Belongings remained tightly packed into storage units. Hotel costs immediately became another source of pressure. I found myself trying to preserve cash while simultaneously realizing that shelters may create additional medical and logistical risks that many people never think about.
At the same time, I was also trying to continue documenting what was happening.
Ironically, one of the first things I ended up doing while displaced was rebuilding my own website article from an iPhone after portions of it appeared to disappear due to WordPress/mobile editing problems.
Even that became part of the larger pattern.
Nothing was simple anymore.
Not housing.
Not health.
Not technology.
Not sleep.
Not basic administration.
Not even keeping a pair of sweatpants from falling down after unexpectedly losing weight from stress and illness.
Today, while driving past the property with a friend out of habit, we noticed something else that has stayed with me.
Items that had unfortunately been left behind on the balcony during the chaotic move-out still appeared to be there.

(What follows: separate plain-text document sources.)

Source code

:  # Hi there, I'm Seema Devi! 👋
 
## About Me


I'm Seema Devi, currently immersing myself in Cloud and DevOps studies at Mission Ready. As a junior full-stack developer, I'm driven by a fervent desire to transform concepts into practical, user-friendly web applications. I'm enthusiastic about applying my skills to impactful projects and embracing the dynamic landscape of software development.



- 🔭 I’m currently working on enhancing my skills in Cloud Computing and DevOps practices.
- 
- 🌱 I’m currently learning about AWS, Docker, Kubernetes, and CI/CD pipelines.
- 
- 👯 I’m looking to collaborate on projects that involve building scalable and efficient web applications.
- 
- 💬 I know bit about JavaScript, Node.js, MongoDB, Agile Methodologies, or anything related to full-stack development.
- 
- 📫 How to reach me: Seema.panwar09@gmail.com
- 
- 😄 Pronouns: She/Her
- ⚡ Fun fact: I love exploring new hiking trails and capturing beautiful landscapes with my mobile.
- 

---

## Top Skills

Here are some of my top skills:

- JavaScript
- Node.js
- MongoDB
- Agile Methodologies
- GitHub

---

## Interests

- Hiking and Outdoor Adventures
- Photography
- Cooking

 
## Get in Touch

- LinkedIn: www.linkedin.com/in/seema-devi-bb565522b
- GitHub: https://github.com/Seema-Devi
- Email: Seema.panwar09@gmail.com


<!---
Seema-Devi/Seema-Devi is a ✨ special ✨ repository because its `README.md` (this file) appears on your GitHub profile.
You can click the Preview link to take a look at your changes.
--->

I want to be careful not to overstate what that means. I cannot speak to what work may or may not have been happening internally or behind the scenes.
But after hearing repeated urgency arguments throughout the legal process, it was difficult not to notice the contrast.
Right now I still do not know exactly what tomorrow looks like.
I may be able to secure a room.
I may need to extend the hotel briefly if I can afford it.
I may need to make decisions very quickly with very little margin left.
But what I understand now far more clearly than before is this:
Housing collapse is rarely one dramatic cinematic moment.
It is administrative fragmentation.
It is exhaustion.
It is paperwork.
It is physical decline under stress.
It is endless small decisions made while sleep deprived and frightened.
It is trying to preserve enough stability to keep functioning while the systems around you continue moving anyway.
And sometimes it is sitting alone in a hotel room, trying to reconstruct your own life story from backups, receipts, screenshots, hospital bracelets, and fragmented memories before exhaustion erases parts of it again.